The Greeks from Homer’s time, as opposed to the Hippocratic School of the Classical Era, did not draw lines between the use of drugs for medicine and for magic. It was all, as they called it, pharmaka (from which we derive our word “pharmacy”). The Iliad presents us with two bronze-age “pharmacists,” Machaon and Podilares, the sons of the healing god Asclepius. These two employ healing drugs learned from their father in battlefield medicine (Iliad ii.729-733). We see Machaon in action in Book IV of the Iliad when Menelaus is wounded by an arrow. Machaon draws out the arrow, sucks out the clotted blood, and applies herbs that the centaur Cheiron had given his father (Iliad iv.188-219). In this case, there is no invocation to a deity or “magic words,” but the divine origin of Machaon’s power is made clear. However, in the Iliad, one need not be the son of a god to use these pharmaka. Patroclus, Achilles’ companion, uses the same plants on Eurypylus’ wounds. In this episode, the drug is specifically referred to as a pain-killer (Iliad xi. 822-848). The Bronze Age Greeks trafficked in opium and were aware of its use as both a pain-killer and a psychotropic.° It appears to have been used for pleasure, medicine, and ecstatic religious rituals.°° So, while Machaon and Patroclus seem to be operating as battlefield medics, their activities are not easily separable from the realm of religion. They are not warlocks brewing potions using forbidden knowledge, but neither are their drugs and activities purely secular. As Charles Williams points out, they are not “good” or “evil,” merely “divine.”
So would ancient Jewish and Christian communities have condemned the use of pharmaka by Machaon, Podilares, and Patroclus as a violation of the Exodus injunction? Perhaps. The complex purity laws of Second Temple Judaism that forbade close contact with Gentiles were one way that ancient adherents of the Bible answered such questions.

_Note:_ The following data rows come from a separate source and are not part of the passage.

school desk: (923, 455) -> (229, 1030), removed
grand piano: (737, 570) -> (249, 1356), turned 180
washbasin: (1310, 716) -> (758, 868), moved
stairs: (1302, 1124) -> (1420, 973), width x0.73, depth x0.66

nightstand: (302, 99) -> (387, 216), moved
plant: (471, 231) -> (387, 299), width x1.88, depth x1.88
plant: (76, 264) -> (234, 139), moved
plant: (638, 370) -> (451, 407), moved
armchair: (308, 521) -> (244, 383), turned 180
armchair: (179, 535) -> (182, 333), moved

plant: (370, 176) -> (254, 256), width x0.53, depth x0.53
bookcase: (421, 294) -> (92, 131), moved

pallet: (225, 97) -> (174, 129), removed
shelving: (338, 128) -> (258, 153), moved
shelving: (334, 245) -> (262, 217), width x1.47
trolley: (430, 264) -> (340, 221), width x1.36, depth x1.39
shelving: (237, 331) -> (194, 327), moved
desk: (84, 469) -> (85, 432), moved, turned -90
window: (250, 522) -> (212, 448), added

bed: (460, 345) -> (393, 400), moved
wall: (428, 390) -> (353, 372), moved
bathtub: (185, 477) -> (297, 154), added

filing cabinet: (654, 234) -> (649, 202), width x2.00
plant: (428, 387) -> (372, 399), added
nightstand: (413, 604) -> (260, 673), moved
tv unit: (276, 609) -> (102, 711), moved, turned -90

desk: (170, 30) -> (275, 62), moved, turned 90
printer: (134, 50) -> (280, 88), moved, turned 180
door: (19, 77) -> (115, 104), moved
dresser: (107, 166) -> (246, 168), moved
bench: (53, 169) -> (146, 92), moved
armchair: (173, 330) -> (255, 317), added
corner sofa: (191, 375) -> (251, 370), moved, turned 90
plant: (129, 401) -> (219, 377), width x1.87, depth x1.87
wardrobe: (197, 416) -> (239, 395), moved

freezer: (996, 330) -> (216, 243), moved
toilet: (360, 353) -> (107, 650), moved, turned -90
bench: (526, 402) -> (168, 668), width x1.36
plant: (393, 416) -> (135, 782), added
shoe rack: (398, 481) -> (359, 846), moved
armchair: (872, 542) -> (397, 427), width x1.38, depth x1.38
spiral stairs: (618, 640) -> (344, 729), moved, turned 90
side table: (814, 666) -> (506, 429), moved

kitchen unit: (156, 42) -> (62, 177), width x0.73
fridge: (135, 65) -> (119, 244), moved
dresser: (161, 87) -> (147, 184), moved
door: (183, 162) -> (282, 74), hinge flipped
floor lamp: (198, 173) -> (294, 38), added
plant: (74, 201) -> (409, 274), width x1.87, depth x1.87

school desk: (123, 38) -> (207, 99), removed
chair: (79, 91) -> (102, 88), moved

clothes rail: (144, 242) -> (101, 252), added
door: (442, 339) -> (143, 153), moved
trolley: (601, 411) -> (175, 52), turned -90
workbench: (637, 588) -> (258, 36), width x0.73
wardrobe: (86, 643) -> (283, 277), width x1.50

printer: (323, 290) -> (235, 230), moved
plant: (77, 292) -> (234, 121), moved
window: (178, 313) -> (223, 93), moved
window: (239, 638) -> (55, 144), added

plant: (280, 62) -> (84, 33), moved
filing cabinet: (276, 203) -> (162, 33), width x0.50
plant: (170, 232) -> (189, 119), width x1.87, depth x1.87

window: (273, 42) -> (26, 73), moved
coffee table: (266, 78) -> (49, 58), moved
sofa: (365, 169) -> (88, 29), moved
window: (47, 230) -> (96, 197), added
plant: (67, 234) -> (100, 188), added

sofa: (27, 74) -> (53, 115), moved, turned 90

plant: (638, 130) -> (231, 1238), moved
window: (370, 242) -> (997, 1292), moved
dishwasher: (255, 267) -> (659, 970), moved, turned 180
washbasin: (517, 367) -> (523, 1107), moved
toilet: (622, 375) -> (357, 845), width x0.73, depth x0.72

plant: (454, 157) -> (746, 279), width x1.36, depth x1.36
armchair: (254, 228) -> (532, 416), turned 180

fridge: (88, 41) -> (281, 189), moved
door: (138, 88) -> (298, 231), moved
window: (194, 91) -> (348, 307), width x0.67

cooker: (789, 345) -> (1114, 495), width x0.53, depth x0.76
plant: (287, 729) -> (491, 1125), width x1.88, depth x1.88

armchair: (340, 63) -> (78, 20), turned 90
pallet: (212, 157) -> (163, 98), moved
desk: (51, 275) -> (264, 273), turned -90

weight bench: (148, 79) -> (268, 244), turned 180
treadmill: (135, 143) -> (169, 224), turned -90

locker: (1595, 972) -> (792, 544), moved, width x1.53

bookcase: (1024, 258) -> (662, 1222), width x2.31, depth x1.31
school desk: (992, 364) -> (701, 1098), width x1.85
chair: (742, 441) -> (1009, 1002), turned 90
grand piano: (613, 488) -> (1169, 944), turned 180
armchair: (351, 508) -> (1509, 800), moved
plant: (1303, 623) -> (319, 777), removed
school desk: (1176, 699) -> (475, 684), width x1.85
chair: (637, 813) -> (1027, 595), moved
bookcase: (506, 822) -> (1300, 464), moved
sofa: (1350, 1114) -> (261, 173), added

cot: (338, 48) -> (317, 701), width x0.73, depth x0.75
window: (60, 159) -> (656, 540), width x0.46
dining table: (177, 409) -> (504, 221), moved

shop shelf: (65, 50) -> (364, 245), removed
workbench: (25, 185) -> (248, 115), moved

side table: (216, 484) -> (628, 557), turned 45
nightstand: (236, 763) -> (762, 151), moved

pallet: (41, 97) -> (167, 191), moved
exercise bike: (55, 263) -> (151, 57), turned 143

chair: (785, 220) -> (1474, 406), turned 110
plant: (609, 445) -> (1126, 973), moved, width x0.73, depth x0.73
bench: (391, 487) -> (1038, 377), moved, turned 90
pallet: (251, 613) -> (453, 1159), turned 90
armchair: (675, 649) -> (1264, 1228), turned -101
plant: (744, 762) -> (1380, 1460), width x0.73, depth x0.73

The Jerusalem Council’s caution in Acts that Gentiles should avoid food sacrificed to idols may indicate another. Because polytheistic religion integrated with all aspects of life, adherents of Second Temple Judaism and early Jewish Christians sought to limit their contact with things “pagan” as much as their respective beliefs allowed. In the next post in this series, we will look at a Homeric figure and user of pharmaka that moves us closer to the traditional concept of the European witch: the bewitching Helen of Troy.
*oral examination of Bridget Bishop 1692 college.engage.com
**Charles Williams, Witchcraft, Berkley: Apocryphile Press, 2005. p. 28.
***Ibid., p. 15.
§Ibid., p. 28.
§§Ibid., p. 153-172.
§§§Ibid., p. 175-177.
°Lord William Taylor, The Mycenaeans, London: Thames and Hudson, 1983. p. 121.
°°Bettany Hughes, Helen of Troy: Goddess, Princess, Whore, London: Pimlaco, 2006. p. 233.